[Python-ideas] Mitigating 'self.' Method Pollution

David Mertz mertz at gnosis.cx
Sat Jul 11 21:25:44 CEST 2015

On Sat, Jul 11, 2015 at 10:21 AM, Steven D'Aprano <steve at pearwood.info>

> On Sat, Jul 11, 2015 at 08:23:39AM -0700, David Mertz wrote:
> > You are confusing scoping with attribute access. 'self' is not a lexical
> > scope. In a way, if you squint just right, it resembles a dynamic scope
> (or
> > would under your proposal). But Python isn't elisp, and we don't want to
> > have dynamic scoping.
> I believe you are misunderstanding either dynamic scoping or Michael's
> proposal.

It's not *exactly* dynamic scope, hence "resembling."

> In dynamic scoping, the scope of variables depends on the call chain.

class Foo():
    def __init__(self, val):
        self.val = val

if random() < .5:
    a, b = Foo(1), Foo(2)
    a, b = Foo(2), Foo(1)

What's the value of the attribute .val in the namespace 'a' after this code

You're right that this is always true of instances, that they are
*dynamically* created at runtime.  C.f. "resembling".

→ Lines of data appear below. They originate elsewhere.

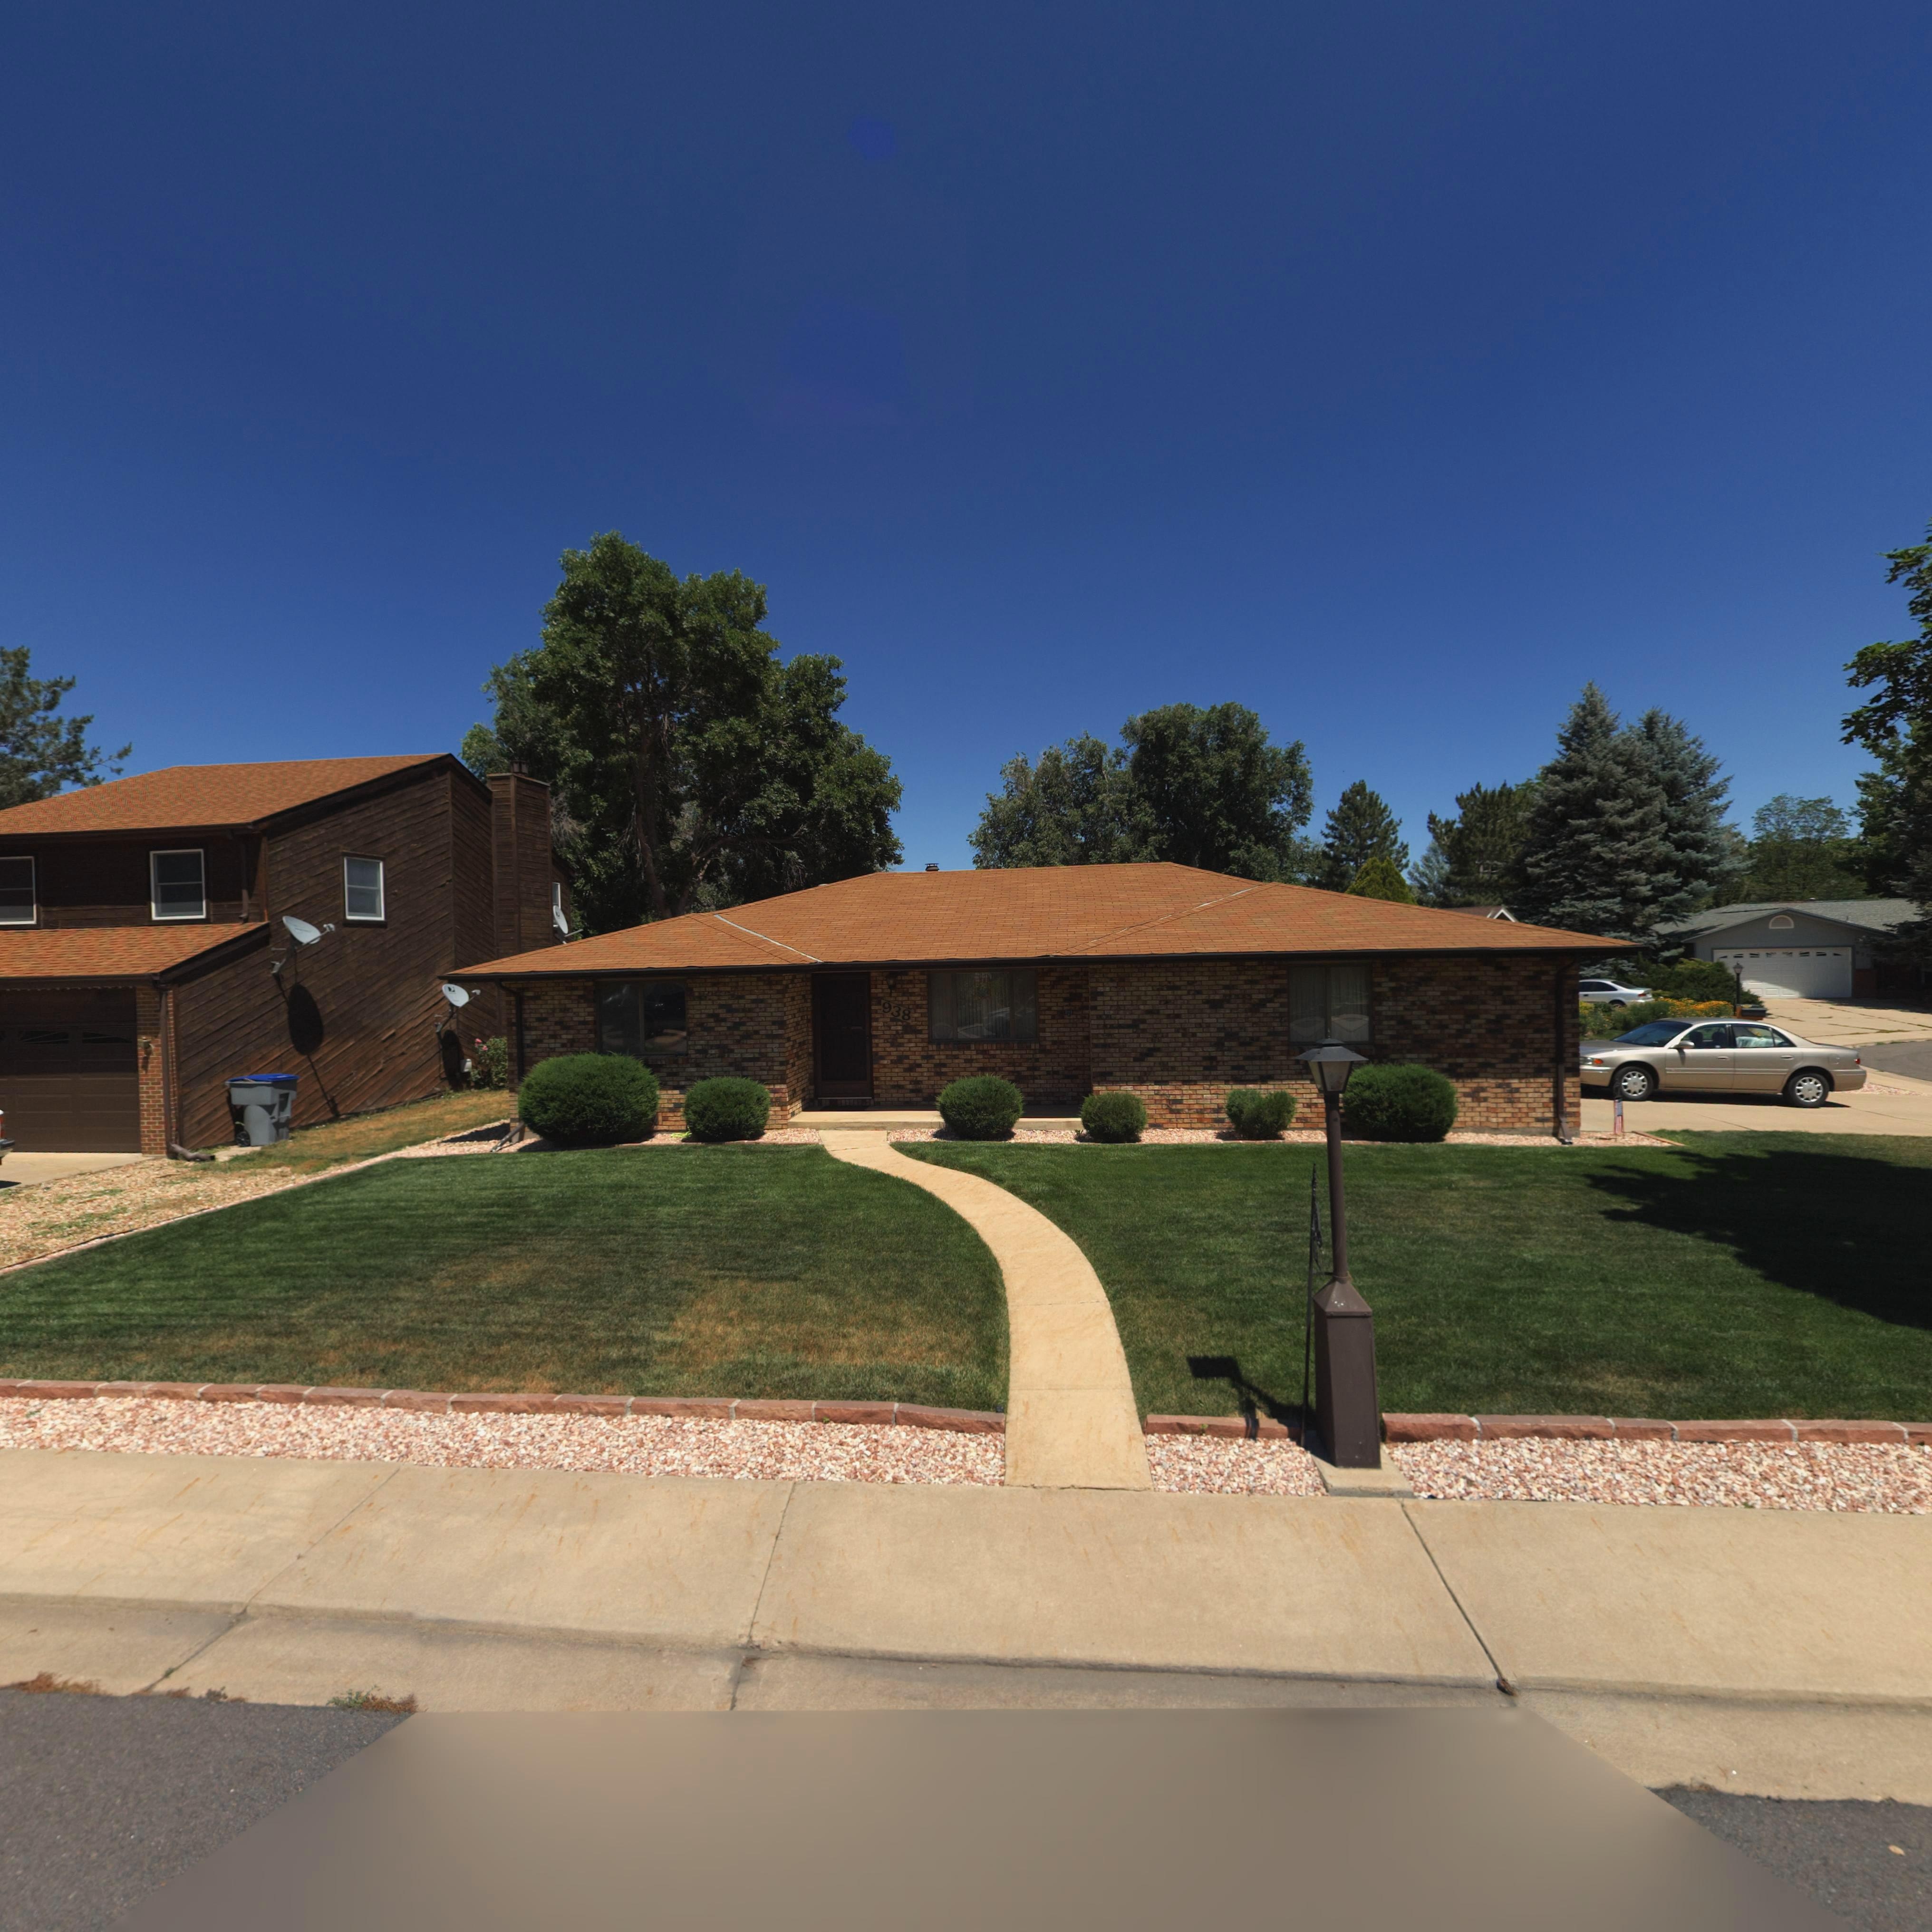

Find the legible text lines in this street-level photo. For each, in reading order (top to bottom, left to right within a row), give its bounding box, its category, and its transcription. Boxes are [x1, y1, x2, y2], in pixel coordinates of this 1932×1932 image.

[882, 1001, 911, 1020] StreetNumber: 938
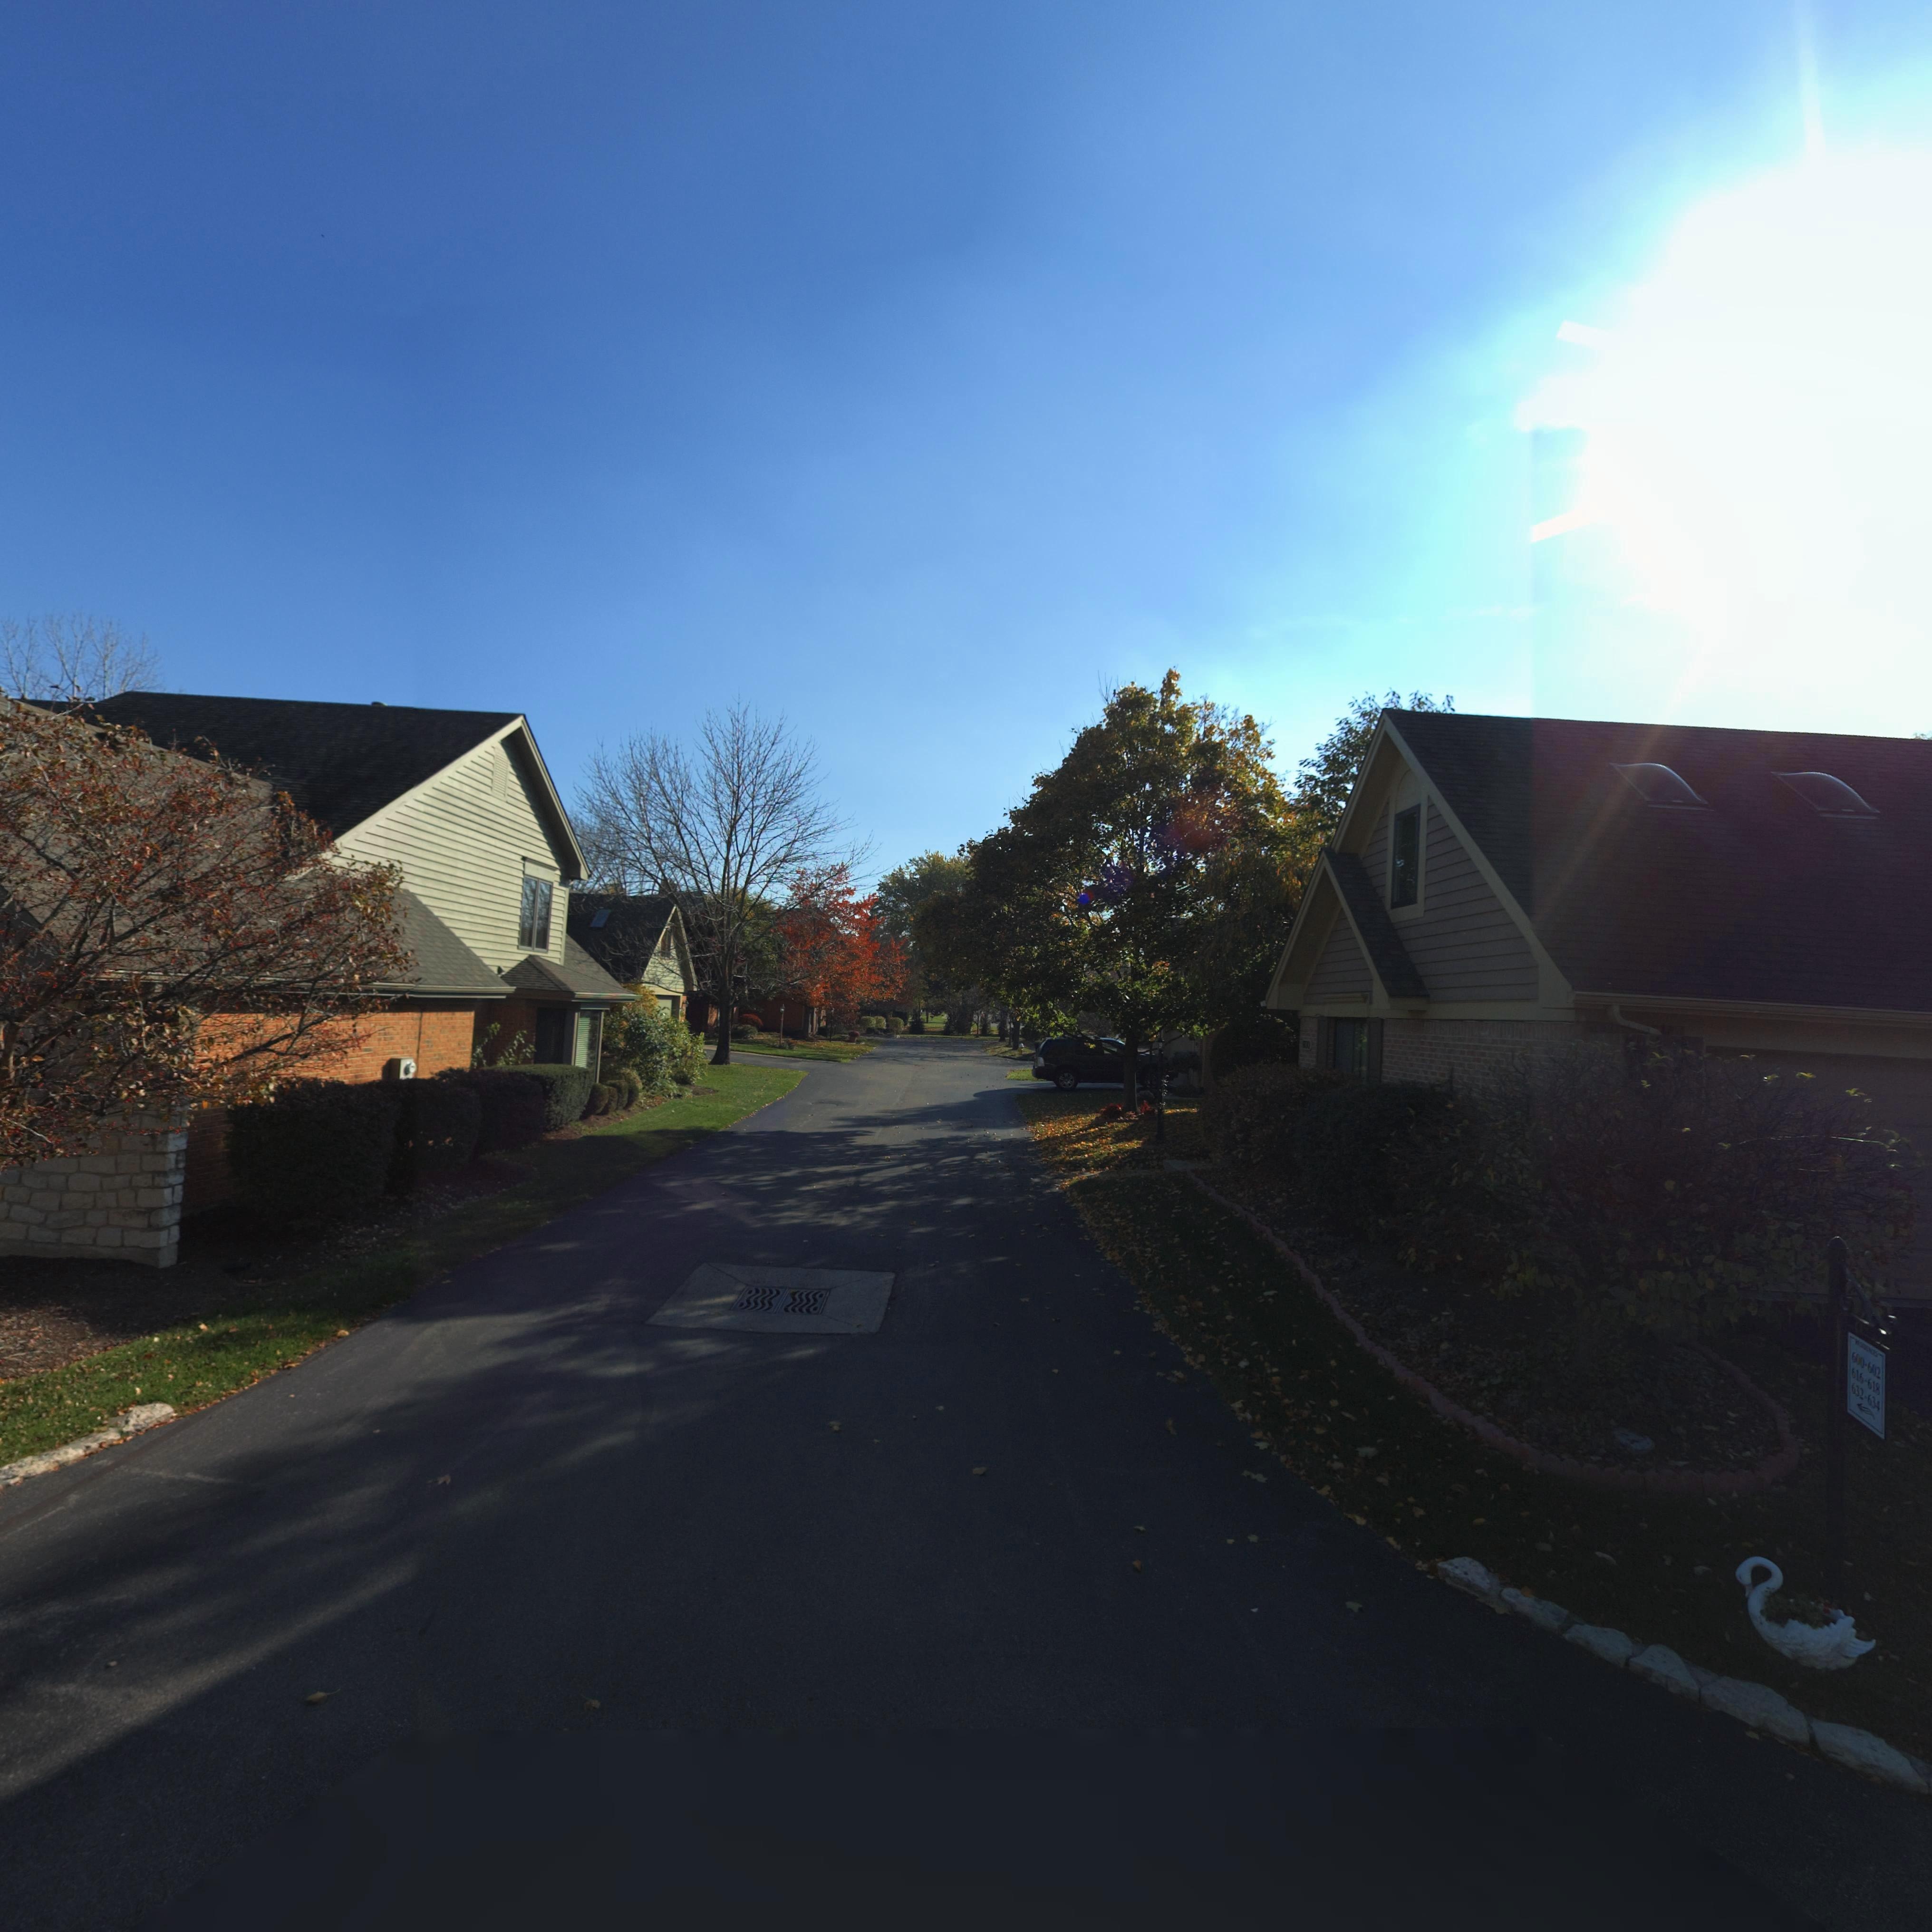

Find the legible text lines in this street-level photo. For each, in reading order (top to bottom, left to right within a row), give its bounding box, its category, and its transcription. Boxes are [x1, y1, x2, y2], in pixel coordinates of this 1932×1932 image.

[1851, 1351, 1865, 1370] StreetNumber: 600
[1851, 1367, 1864, 1385] StreetNumber: 616
[1867, 1361, 1883, 1381] StreetNumber: 602
[1851, 1381, 1865, 1401] StreetNumber: 632
[1867, 1377, 1881, 1397] StreetNumber: 618
[1866, 1393, 1881, 1413] StreetNumber: 634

I didn't claim that  the proposal changes the scoping *semantics* of
Python, per se.  But right now, we have this convenient *syntactic* marker
that .val is going to live in the namespace whose place is held in the
definition by the name 'self'.  Under his proposal, readability suffers
because we no longer have that marker on the variable itself.

> > contrast, actual Python is far simpler... all variables are lexically
> local
> > when defined, unless explicitly declared to have a different and specific
> > *lexical* scope.
> That's not correct. If it were, this would fail with NameError or
> UnboundLocalError:
> s = "hello world"
> def func():
>     print(s)
> func()
Take a look at what I wrote.  's' is *defined* in the enclosing scope of
the function definition (i.e. probably the module scope; although perhaps
your code is copied from some other nested scope, which would make 's'
nonlocal rather than global).  Module scope is also "lexical locality".